Begin at the line below that has "12: (843, 298, 5.88)" and stop after the line that has "35: (250, 278, 7.29)". Please restate only those lines, word for word.

[Stored entries]
%%

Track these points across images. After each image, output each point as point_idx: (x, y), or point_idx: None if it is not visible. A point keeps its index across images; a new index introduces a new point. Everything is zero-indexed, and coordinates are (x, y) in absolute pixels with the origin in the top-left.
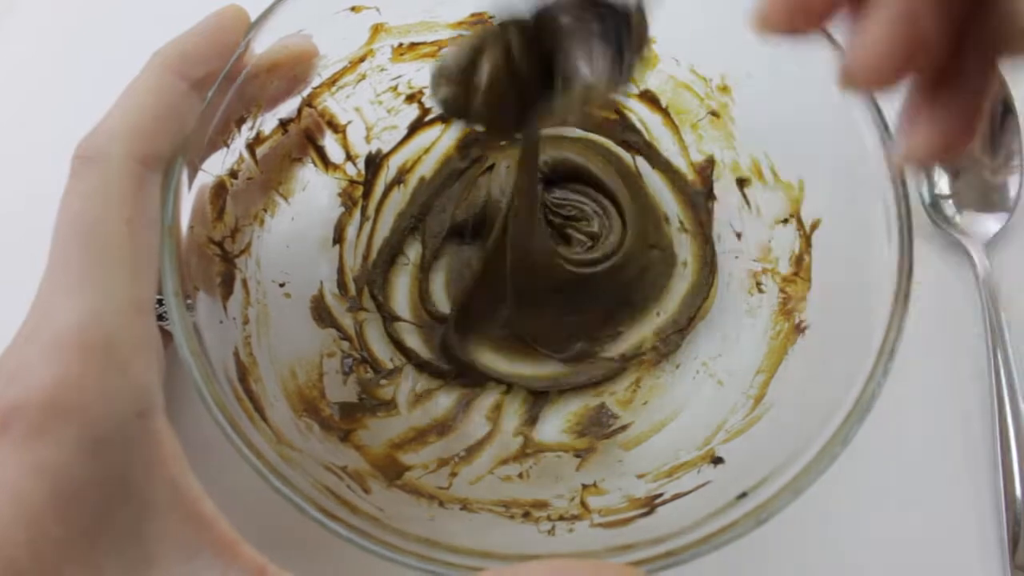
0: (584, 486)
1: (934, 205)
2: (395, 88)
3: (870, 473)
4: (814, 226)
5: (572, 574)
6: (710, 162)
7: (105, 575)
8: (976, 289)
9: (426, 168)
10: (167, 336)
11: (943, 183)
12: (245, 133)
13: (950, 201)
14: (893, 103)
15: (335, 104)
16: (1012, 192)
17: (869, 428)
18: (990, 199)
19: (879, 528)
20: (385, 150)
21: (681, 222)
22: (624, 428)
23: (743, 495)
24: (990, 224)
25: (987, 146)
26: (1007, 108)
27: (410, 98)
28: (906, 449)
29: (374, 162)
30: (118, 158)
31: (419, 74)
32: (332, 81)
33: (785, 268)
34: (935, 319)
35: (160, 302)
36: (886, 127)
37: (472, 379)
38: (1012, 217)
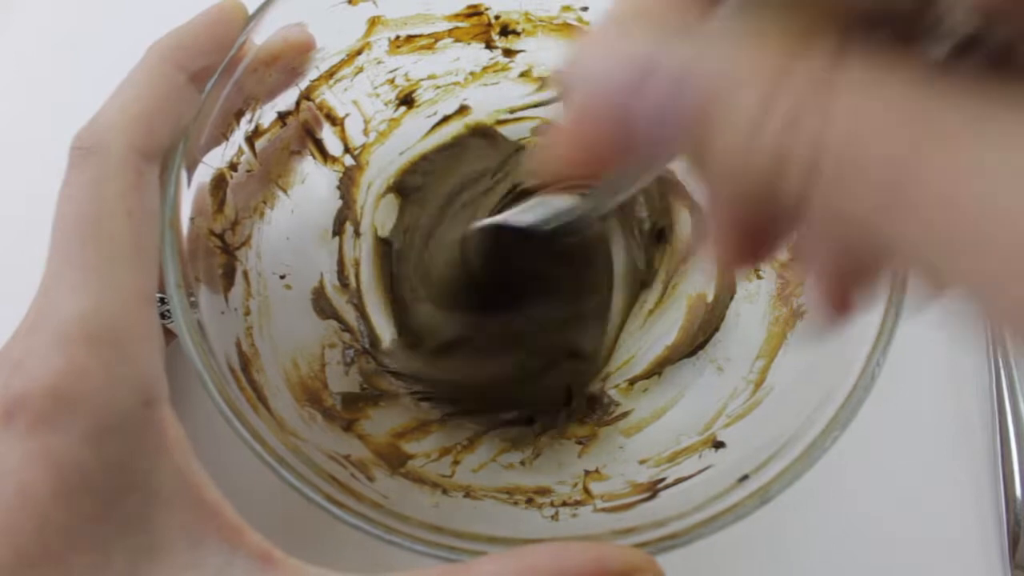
0: (586, 472)
1: None
2: (392, 81)
3: (869, 473)
4: None
5: (575, 556)
6: None
7: (112, 562)
8: None
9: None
10: (169, 334)
11: None
12: (244, 126)
13: None
14: None
15: (333, 97)
16: None
17: (869, 428)
18: None
19: (879, 528)
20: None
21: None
22: (625, 415)
23: (744, 478)
24: None
25: None
26: None
27: (404, 102)
28: (906, 449)
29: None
30: (117, 149)
31: (416, 67)
32: (330, 74)
33: (782, 253)
34: (934, 319)
35: (162, 300)
36: None
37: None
38: None
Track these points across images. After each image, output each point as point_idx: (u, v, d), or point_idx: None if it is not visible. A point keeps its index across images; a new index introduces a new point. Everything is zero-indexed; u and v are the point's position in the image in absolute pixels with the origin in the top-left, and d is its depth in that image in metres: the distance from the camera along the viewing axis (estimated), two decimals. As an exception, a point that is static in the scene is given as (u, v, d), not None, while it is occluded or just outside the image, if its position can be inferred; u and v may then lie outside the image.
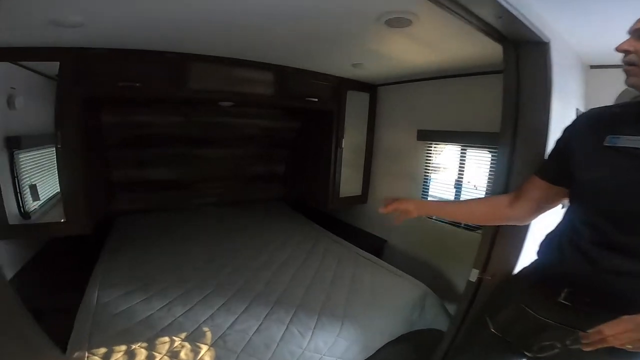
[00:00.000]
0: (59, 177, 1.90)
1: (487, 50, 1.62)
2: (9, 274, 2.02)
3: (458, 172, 2.37)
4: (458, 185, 2.39)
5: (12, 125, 1.95)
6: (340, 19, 1.43)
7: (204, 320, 1.56)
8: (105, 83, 1.88)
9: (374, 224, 3.13)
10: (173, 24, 1.56)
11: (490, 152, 2.16)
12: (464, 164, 2.34)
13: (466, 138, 2.27)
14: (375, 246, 2.89)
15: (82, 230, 1.98)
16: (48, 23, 1.46)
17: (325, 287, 1.97)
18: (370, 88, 2.92)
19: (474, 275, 1.41)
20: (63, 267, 2.20)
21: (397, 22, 1.39)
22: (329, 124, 2.80)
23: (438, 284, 2.16)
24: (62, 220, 1.94)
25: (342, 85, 2.70)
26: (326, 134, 2.84)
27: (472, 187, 2.28)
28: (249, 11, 1.37)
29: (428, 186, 2.60)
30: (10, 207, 1.92)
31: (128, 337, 1.36)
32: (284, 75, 2.38)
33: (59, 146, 1.84)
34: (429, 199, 2.61)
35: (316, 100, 2.55)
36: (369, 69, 2.35)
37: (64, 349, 1.27)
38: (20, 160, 2.04)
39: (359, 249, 2.54)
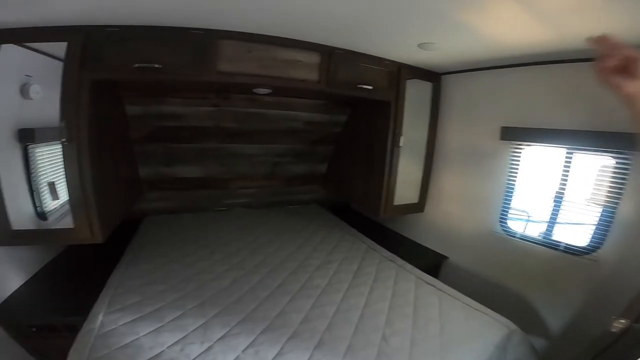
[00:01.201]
0: (66, 179, 1.65)
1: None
2: (17, 283, 1.83)
3: (560, 183, 1.81)
4: (558, 200, 1.83)
5: (26, 116, 1.74)
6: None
7: (225, 368, 1.19)
8: (118, 65, 1.58)
9: (432, 237, 2.65)
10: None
11: (616, 157, 1.60)
12: (568, 172, 1.78)
13: (577, 138, 1.70)
14: (432, 263, 2.43)
15: (92, 239, 1.72)
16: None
17: (379, 323, 1.54)
18: (433, 76, 2.42)
19: (617, 325, 1.12)
20: (80, 274, 1.98)
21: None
22: (384, 118, 2.33)
23: (515, 314, 1.66)
24: (72, 227, 1.69)
25: (402, 72, 2.23)
26: (380, 130, 2.38)
27: (585, 202, 1.71)
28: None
29: (511, 197, 2.06)
30: (25, 207, 1.71)
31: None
32: (332, 57, 1.96)
33: (63, 140, 1.57)
34: (511, 213, 2.07)
35: (371, 88, 2.10)
36: (441, 50, 1.86)
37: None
38: (37, 155, 1.83)
39: (420, 271, 2.06)
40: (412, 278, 1.96)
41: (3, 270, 1.76)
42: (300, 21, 1.57)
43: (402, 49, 1.93)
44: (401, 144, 2.31)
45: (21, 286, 1.81)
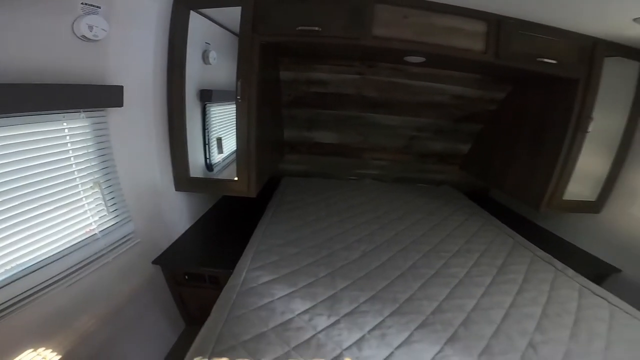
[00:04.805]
0: (236, 133, 1.83)
1: None
2: (183, 228, 2.13)
3: None
4: None
5: (206, 79, 2.00)
6: None
7: (348, 347, 1.18)
8: (283, 28, 1.67)
9: (602, 244, 2.15)
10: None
11: None
12: None
13: None
14: (595, 273, 1.99)
15: (248, 193, 1.92)
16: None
17: (527, 328, 1.33)
18: None
19: None
20: (229, 226, 2.26)
21: None
22: (565, 99, 1.92)
23: None
24: (235, 179, 1.91)
25: (598, 48, 1.79)
26: (559, 111, 1.98)
27: None
28: None
29: None
30: (197, 158, 2.00)
31: (255, 350, 1.11)
32: (503, 27, 1.72)
33: (238, 97, 1.74)
34: None
35: (554, 62, 1.75)
36: None
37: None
38: (211, 113, 2.11)
39: (587, 279, 1.71)
40: (575, 286, 1.64)
41: (178, 214, 2.09)
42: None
43: (607, 23, 1.60)
44: (590, 129, 1.86)
45: (185, 232, 2.12)
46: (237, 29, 1.68)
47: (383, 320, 1.32)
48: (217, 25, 1.89)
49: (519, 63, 1.78)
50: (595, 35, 1.76)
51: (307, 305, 1.37)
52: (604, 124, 1.92)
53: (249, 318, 1.25)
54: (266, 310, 1.31)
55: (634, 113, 1.94)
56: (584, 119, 1.85)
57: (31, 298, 1.12)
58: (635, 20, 1.46)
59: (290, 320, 1.27)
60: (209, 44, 1.96)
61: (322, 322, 1.28)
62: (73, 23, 1.19)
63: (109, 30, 1.29)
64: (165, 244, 1.91)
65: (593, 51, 1.80)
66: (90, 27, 1.22)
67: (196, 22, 1.73)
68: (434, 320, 1.34)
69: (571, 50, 1.79)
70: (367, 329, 1.27)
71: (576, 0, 1.40)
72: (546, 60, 1.75)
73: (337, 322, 1.29)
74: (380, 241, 2.00)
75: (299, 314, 1.31)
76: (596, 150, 1.99)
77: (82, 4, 1.21)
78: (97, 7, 1.25)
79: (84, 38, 1.22)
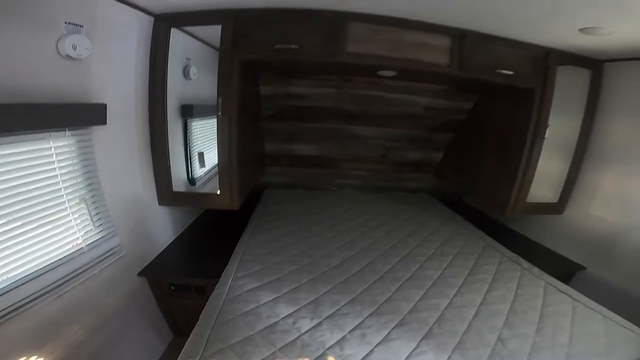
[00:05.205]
0: (217, 148, 1.88)
1: None
2: (168, 241, 2.16)
3: None
4: None
5: (186, 94, 2.04)
6: None
7: (331, 346, 1.24)
8: (262, 46, 1.74)
9: (567, 243, 2.30)
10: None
11: None
12: None
13: None
14: (562, 271, 2.10)
15: (231, 206, 1.97)
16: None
17: (496, 324, 1.41)
18: (593, 63, 2.04)
19: None
20: (213, 238, 2.29)
21: None
22: (523, 107, 2.08)
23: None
24: (217, 193, 1.96)
25: (550, 58, 1.95)
26: (519, 119, 2.13)
27: None
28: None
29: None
30: (180, 173, 2.03)
31: (243, 352, 1.15)
32: (465, 41, 1.84)
33: (219, 114, 1.79)
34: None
35: (511, 73, 1.89)
36: (611, 36, 1.57)
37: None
38: (193, 128, 2.15)
39: (552, 277, 1.82)
40: (540, 283, 1.75)
41: (163, 227, 2.12)
42: (430, 2, 1.51)
43: (555, 33, 1.72)
44: (546, 135, 2.02)
45: (170, 244, 2.15)
46: (217, 43, 1.74)
47: (363, 321, 1.39)
48: (196, 40, 1.95)
49: (480, 75, 1.91)
50: (548, 45, 1.90)
51: (291, 309, 1.43)
52: (561, 129, 2.09)
53: (236, 323, 1.30)
54: (252, 315, 1.36)
55: (587, 118, 2.11)
56: (541, 125, 2.01)
57: (22, 309, 1.15)
58: (580, 30, 1.58)
59: (275, 324, 1.33)
60: (189, 59, 2.01)
61: (306, 324, 1.34)
62: (57, 42, 1.22)
63: (91, 49, 1.33)
64: (150, 256, 1.93)
65: (547, 61, 1.95)
66: (74, 46, 1.25)
67: (177, 37, 1.78)
68: (411, 320, 1.42)
69: (527, 61, 1.94)
70: (348, 329, 1.34)
71: (528, 12, 1.49)
72: (504, 71, 1.88)
73: (319, 324, 1.35)
74: (359, 248, 2.08)
75: (284, 318, 1.37)
76: (556, 154, 2.15)
77: (65, 22, 1.24)
78: (80, 26, 1.29)
79: (68, 57, 1.25)
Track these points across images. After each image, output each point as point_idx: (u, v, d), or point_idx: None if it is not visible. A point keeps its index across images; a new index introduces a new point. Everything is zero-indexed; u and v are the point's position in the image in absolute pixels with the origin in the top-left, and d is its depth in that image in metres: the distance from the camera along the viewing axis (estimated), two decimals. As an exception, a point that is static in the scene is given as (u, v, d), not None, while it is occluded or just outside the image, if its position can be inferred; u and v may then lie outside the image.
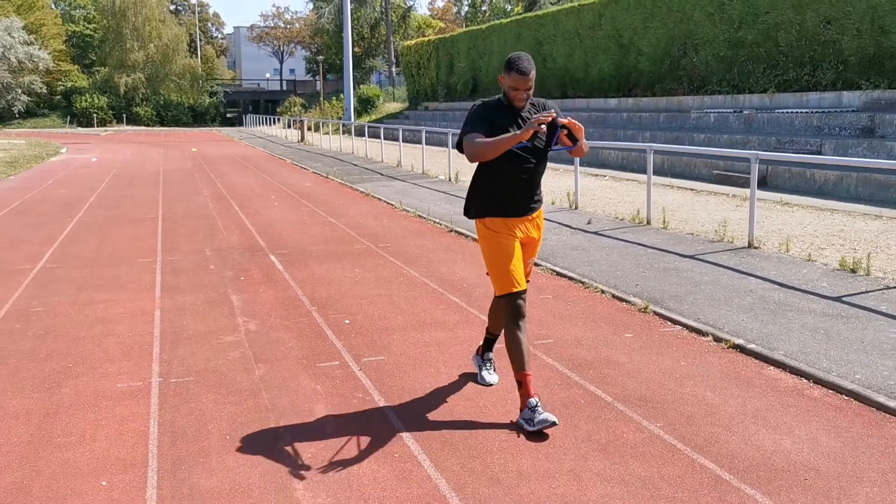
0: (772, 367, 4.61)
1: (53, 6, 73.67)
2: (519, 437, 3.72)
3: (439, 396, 4.26)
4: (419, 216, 11.11)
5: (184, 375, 4.64)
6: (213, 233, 10.06)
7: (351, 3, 61.63)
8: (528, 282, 4.01)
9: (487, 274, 3.97)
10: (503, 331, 3.93)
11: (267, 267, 7.80)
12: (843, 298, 5.88)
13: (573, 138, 3.68)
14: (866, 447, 3.56)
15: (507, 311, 3.84)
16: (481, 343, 4.50)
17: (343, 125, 32.72)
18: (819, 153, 12.89)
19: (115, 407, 4.17)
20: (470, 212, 4.00)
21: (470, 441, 3.69)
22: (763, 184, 12.93)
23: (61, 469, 3.45)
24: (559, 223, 9.89)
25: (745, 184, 12.93)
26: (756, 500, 3.10)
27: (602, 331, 5.42)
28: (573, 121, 3.62)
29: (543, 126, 3.50)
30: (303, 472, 3.40)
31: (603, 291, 6.43)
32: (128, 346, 5.25)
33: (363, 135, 24.10)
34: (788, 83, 16.13)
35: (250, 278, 7.29)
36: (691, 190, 12.98)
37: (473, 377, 4.53)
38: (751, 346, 4.89)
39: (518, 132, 3.55)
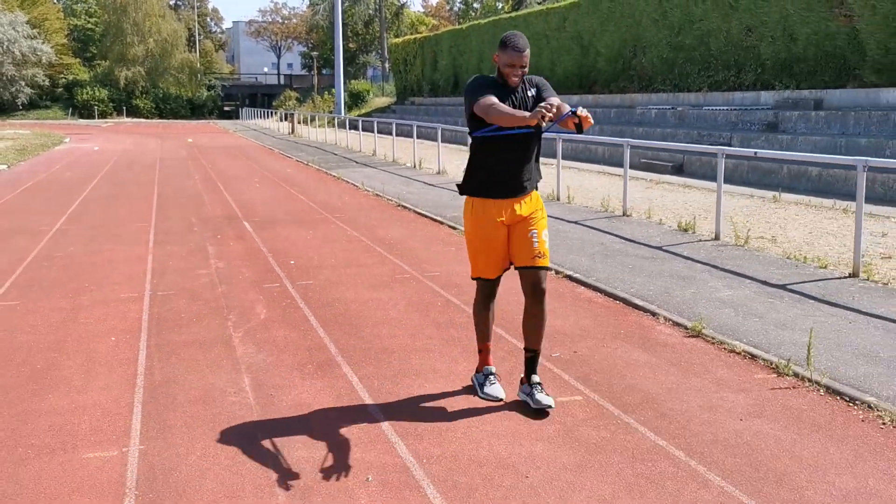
0: (582, 287, 6.55)
1: (56, 1, 75.45)
2: (388, 314, 5.66)
3: (343, 300, 6.19)
4: (376, 195, 13.05)
5: (167, 291, 6.57)
6: (199, 206, 11.98)
7: (345, 0, 63.49)
8: (545, 265, 4.01)
9: None
10: (473, 307, 4.23)
11: (240, 230, 9.73)
12: (663, 247, 7.83)
13: (579, 128, 3.62)
14: (607, 325, 5.49)
15: (479, 292, 4.14)
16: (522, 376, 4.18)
17: (333, 118, 34.60)
18: (729, 145, 14.81)
19: (119, 305, 6.10)
20: (462, 188, 4.04)
21: (353, 320, 5.62)
22: (680, 171, 14.86)
23: (84, 334, 5.38)
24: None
25: (664, 170, 14.87)
26: (517, 345, 5.03)
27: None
28: (588, 116, 3.56)
29: (548, 116, 3.46)
30: (241, 331, 5.34)
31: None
32: (127, 275, 7.18)
33: (354, 128, 25.96)
34: (719, 83, 18.06)
35: (225, 237, 9.22)
36: (618, 175, 14.88)
37: (370, 291, 6.46)
38: (576, 275, 6.82)
39: (526, 116, 3.49)
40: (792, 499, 3.08)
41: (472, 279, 4.13)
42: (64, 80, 67.72)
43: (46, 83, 65.20)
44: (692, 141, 15.91)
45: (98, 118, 64.36)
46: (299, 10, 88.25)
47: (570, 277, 6.83)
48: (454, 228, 9.39)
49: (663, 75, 20.04)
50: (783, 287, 6.20)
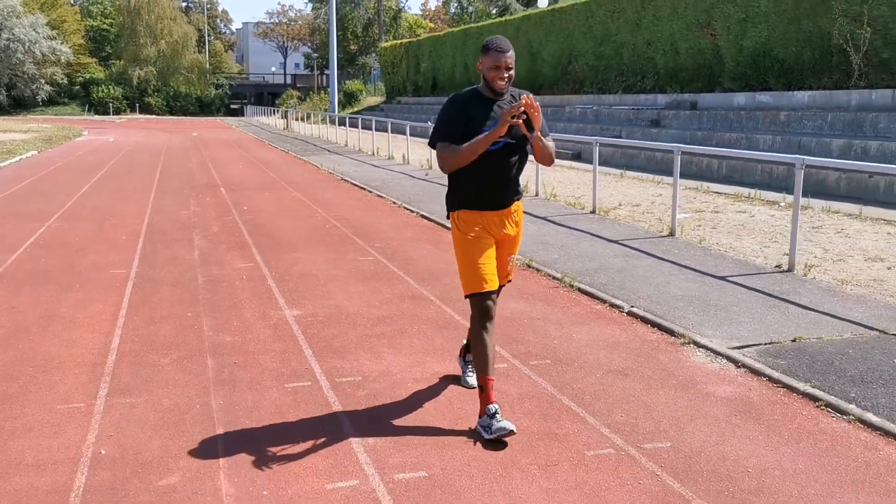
0: (415, 215, 10.13)
1: (73, 2, 79.57)
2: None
3: (268, 224, 9.82)
4: (330, 173, 16.71)
5: (159, 220, 10.24)
6: (191, 179, 15.67)
7: (345, 5, 67.20)
8: (509, 280, 3.99)
9: None
10: (469, 330, 3.81)
11: (216, 192, 13.40)
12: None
13: (530, 126, 3.52)
14: (419, 233, 9.08)
15: (475, 312, 3.74)
16: (464, 344, 4.38)
17: (325, 116, 38.30)
18: (619, 136, 18.35)
19: (127, 226, 9.77)
20: (449, 205, 3.87)
21: (269, 232, 9.27)
22: (578, 157, 18.42)
23: (107, 237, 9.04)
24: (410, 175, 15.48)
25: (566, 157, 18.44)
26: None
27: (377, 215, 10.99)
28: (530, 99, 3.46)
29: (519, 118, 3.43)
30: (201, 237, 8.99)
31: (394, 203, 11.99)
32: (134, 213, 10.87)
33: (345, 124, 29.61)
34: (630, 87, 21.61)
35: (204, 196, 12.90)
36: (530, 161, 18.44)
37: (288, 221, 10.10)
38: (420, 211, 10.39)
39: (492, 129, 3.45)
40: (440, 287, 6.68)
41: (466, 297, 3.77)
42: (81, 78, 71.90)
43: (65, 81, 69.39)
44: (595, 134, 19.44)
45: (112, 114, 68.43)
46: (304, 13, 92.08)
47: (441, 225, 10.45)
48: (370, 192, 13.02)
49: (591, 79, 23.60)
50: (544, 218, 9.81)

%%

ANSWER BELOW>
12: (843, 298, 5.88)
13: (573, 138, 3.68)
14: (866, 447, 3.56)
15: (507, 311, 3.84)
16: (481, 343, 4.50)
17: (343, 125, 32.72)
18: (819, 153, 12.89)
19: (115, 407, 4.17)
20: (470, 212, 4.00)
21: (470, 441, 3.69)
22: (763, 184, 12.93)
23: (61, 469, 3.45)
24: (559, 223, 9.89)
25: (745, 184, 12.93)
26: (756, 500, 3.10)
27: (602, 331, 5.42)
28: (573, 121, 3.62)
29: (543, 126, 3.50)
30: (303, 472, 3.40)
31: (603, 291, 6.43)
32: (128, 346, 5.25)
33: (363, 135, 24.10)
34: (788, 83, 16.13)
35: (250, 278, 7.29)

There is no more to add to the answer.